I have been reading Sally Mitchell's study Dinah Mulock Craik (1983), part of Twayne's English Author Series. Mitchell's short book provides a brief biography of Dinah Mulock Craik and introduces her works more by detailed description than by literary analysis. The book is a fast read and offers an excellent introduction to an under-valued mid-Victorian woman author.

Dinah Mulock Craik has not been appreciated by American feminists, as Elaine Showalter pointed out in her 1975 article in Feminist Studies, because, especially after she got married at the old spinsterish age of 40, she began more frequently to express conventional ideas about male authority and wifely submission. But her continued commitment to mentoring unmarried working women, to promoting their education and training, and to fostering their professional ambitions, seems to me to anticipate many of the feminist dialogues of the so-called "New Women." She writes for unmarried women specifically in her nonfiction work A Woman's Thoughts About Women (1857).

After her mother died and her crazy father abandoned his family, at the age of 19 Dinah Mulock began to pursue a writing career in order to support herself and her younger brothers. By 25 she was a popular novelist with an established career and a lot of connections in the publishing and writing world. She gained financial security with the publication of John Halifax, Gentleman, in 1856. In 1865, Mulock married George Lillie Craik, a man 11 years her younger, and even more unconventionally, she adopted an abandoned baby girl a few years later (adoption was terribly suspect in England at this point--adopted children were not granted the kinds of rights that biological children/heirs would enjoy). And then she continued to produce a novel approximately every five years. She used the money from her books to design and build a house for her family. Was her husband emasculated by her industrious financial support? It seems a definitive biography of Mrs. Craik is required. Craik's concern for unmarried working women--exacerbated by the hysteria around the surplus of spinsters discovered in the 1851 Census (see W. R. Greg's essay "Why Are Women Redundant?")--never abated during her long, prolific career. Still, a much-quoted letter to Oscar Wilde seems to expose a kind of anti-feminism. She wrote to the fop:
For myself, whatever influence I have is, I believe, because I have always kept aloof from any clique. I care little for Female Suffrage. I have given the widest berth to that set of women who are called, not unfairly, the Shrieking Sisterhood. Yet, I like women to be strong and brave--both for themselves, and as the helpers, not the slaves or foes, of men.

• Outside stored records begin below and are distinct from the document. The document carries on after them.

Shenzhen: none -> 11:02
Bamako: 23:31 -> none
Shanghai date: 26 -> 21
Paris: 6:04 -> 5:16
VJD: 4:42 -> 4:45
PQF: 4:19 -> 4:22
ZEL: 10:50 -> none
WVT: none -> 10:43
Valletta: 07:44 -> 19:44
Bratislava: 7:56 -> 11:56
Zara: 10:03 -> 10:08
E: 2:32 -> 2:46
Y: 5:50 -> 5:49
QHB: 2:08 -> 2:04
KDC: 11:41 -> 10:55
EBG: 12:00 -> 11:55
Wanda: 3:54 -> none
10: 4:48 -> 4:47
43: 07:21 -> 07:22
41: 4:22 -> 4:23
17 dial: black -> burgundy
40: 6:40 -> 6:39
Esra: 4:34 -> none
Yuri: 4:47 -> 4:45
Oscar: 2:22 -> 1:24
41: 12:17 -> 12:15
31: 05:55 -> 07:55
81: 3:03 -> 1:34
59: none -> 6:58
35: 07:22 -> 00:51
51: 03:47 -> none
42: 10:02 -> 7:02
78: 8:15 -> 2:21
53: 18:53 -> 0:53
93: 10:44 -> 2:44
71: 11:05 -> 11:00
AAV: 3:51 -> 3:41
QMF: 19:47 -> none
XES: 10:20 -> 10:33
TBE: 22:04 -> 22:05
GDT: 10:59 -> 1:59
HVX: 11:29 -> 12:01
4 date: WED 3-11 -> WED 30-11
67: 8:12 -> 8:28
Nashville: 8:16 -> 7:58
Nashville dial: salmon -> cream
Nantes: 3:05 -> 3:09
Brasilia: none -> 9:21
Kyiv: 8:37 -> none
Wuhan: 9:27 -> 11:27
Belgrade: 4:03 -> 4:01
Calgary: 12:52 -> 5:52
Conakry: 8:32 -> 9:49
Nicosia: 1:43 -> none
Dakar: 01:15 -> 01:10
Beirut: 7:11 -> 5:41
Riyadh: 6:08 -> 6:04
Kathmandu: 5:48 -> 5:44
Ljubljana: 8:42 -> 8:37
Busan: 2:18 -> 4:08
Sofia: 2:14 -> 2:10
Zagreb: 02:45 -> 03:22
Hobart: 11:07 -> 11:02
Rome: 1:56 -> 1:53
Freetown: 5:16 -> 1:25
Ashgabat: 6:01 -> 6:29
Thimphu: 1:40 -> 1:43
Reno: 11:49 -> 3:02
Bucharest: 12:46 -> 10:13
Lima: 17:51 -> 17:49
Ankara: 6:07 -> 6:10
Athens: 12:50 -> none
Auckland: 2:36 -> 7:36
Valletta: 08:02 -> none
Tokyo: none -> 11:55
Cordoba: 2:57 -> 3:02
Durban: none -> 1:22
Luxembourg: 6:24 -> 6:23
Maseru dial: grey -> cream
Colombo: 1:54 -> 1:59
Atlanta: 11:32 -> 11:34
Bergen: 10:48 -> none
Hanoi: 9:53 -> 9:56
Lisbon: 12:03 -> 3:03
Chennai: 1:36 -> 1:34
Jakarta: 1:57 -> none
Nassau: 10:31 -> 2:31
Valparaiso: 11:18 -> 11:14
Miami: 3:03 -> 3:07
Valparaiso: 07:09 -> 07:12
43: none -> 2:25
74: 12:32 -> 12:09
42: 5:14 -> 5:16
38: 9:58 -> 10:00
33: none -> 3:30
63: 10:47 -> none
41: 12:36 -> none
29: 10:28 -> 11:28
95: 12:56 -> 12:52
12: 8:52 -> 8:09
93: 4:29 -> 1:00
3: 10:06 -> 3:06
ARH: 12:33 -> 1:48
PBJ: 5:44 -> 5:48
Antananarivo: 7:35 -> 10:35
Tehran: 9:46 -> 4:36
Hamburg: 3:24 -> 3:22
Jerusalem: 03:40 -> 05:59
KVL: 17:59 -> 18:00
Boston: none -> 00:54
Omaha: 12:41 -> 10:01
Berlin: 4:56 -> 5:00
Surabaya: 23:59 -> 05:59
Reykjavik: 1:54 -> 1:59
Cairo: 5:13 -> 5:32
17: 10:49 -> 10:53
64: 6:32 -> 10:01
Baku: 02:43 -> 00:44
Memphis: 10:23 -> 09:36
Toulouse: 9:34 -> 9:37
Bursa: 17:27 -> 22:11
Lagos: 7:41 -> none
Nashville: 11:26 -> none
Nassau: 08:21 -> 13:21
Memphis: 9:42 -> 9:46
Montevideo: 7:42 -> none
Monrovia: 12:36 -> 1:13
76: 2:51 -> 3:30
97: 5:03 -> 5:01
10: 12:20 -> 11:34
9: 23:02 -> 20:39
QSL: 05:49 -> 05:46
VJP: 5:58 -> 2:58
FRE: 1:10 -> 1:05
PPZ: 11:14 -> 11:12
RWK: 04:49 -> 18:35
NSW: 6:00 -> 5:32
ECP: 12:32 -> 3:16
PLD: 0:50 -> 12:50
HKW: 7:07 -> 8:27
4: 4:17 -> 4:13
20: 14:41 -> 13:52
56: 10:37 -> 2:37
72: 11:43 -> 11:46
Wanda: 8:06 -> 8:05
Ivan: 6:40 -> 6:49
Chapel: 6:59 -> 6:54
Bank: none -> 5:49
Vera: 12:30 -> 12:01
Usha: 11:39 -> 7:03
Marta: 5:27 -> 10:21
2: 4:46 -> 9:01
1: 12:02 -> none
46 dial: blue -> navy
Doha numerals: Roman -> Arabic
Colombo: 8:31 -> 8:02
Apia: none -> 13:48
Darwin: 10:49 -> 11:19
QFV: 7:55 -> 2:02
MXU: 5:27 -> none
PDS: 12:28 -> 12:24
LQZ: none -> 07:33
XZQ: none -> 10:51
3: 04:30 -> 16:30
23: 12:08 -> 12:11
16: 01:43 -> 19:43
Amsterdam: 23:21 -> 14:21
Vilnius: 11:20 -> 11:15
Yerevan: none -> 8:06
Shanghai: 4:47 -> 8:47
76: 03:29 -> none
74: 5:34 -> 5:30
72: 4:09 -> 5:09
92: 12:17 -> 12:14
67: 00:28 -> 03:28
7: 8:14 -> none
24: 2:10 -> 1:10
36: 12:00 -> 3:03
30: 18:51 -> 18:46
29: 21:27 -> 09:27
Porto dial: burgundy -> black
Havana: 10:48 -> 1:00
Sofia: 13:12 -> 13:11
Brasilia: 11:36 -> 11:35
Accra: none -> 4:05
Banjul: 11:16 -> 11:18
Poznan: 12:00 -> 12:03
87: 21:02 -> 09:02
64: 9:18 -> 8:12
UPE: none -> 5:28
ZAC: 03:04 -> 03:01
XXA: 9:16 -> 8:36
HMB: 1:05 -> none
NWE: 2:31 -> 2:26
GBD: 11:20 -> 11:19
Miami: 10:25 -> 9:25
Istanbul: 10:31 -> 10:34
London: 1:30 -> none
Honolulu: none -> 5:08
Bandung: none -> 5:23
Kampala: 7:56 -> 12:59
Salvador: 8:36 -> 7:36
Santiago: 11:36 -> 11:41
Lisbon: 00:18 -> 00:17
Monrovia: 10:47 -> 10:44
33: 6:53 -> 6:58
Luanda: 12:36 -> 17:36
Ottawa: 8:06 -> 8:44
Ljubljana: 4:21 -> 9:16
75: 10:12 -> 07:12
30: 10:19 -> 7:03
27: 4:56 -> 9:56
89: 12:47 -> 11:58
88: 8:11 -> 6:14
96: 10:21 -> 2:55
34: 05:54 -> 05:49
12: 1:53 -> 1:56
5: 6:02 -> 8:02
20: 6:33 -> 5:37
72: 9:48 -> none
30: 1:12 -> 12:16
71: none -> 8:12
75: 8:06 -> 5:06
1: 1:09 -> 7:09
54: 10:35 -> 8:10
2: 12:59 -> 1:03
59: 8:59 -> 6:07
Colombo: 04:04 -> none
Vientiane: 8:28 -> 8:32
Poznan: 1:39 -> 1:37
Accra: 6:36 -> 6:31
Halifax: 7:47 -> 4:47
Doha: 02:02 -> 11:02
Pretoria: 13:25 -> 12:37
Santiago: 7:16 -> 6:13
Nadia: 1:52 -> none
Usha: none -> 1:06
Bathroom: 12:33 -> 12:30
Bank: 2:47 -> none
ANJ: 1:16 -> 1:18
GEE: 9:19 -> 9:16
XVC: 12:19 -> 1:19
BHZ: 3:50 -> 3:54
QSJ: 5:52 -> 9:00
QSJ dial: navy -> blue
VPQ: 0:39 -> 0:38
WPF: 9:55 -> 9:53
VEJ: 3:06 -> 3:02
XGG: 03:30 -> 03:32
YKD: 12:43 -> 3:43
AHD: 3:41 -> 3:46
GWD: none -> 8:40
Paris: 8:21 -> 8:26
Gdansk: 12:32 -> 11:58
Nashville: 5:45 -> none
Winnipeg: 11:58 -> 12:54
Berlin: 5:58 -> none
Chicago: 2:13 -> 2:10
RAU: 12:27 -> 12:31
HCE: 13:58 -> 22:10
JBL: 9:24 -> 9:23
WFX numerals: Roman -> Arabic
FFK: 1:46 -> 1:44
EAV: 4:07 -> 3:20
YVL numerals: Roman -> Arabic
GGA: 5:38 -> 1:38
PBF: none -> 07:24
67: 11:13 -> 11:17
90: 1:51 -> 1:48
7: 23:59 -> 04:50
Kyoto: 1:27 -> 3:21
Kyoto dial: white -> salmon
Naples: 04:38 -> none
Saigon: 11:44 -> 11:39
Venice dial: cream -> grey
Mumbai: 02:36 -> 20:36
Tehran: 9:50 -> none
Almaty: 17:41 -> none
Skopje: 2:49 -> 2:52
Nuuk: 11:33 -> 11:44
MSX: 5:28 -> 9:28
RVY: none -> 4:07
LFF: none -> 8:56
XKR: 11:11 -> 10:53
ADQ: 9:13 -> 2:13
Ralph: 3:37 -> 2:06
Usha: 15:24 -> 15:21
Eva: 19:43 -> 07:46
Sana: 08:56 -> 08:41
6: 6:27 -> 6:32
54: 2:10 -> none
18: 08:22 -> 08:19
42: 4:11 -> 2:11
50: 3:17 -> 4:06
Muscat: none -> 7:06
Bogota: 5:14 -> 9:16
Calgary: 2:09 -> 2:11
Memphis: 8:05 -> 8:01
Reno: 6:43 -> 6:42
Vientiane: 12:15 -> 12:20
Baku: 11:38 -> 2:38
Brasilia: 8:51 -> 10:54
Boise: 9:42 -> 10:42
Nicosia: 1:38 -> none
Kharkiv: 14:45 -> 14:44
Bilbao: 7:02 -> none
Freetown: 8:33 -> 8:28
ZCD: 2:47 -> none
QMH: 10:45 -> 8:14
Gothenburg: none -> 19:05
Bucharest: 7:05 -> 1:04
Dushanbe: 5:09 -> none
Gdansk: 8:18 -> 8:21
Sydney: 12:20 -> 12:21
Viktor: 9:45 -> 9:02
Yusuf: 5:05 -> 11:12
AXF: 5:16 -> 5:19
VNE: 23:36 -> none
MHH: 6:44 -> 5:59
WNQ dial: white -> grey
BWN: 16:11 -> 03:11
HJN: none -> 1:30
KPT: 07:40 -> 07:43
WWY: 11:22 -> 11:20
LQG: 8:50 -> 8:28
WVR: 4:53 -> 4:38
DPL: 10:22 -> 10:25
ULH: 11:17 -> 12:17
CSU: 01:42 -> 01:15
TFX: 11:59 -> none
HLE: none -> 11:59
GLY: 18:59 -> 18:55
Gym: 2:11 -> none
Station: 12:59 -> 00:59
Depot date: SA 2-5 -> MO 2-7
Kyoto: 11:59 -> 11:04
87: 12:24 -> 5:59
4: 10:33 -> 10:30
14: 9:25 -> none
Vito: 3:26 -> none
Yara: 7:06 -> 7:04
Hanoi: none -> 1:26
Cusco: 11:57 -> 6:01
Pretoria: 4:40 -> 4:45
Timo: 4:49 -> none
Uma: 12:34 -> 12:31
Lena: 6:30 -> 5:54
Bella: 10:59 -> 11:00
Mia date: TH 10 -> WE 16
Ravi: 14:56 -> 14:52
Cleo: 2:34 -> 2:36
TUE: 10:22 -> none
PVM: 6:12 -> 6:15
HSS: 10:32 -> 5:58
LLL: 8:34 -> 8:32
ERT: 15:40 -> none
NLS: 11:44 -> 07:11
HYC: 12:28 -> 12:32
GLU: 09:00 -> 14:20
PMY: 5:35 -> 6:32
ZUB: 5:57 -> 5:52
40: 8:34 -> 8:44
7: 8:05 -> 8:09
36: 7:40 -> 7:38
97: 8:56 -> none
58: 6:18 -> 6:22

In their discussions of Craik, Elaine Showalter and Sally Mitchell attempt to recover her for American feminism by reading her life story against her sentimental novels. They locate Craik's independence, self-reliance, and staunch individualism in counterpoint to her long-suffering, martyrish unmarried heroines who pine and pine for conjugal bliss. I'm not sure this is the most convincing method of redeeming Dinah Mulock Craik. One of the problems is that there is not much of a historical archive on which to base biographical claims. Indeed, some scholars (or armchair fans) have attempted to narrate Craik's life story by quoting her novels. I'll mull over the question of Craik's feminism more this weekend at the British Women Writers Conference in Iowa. I like her spunk, for sure--"I like women to be strong and brave..." Maybe I will add "Definitive Biography of DMC" on my to-do list. That would be right after the book on Victorian matrimonial advertisements, which follows my translations of Bhagyavati and Devrani Jethani ki Kahani, which is of course just second to the ongoing project of turning my dissertation into a book entitled Tying the Knot: Marital Fictions in England and India 1753-1907. Argh. I wish Miss Mulock were around to act as my mentor!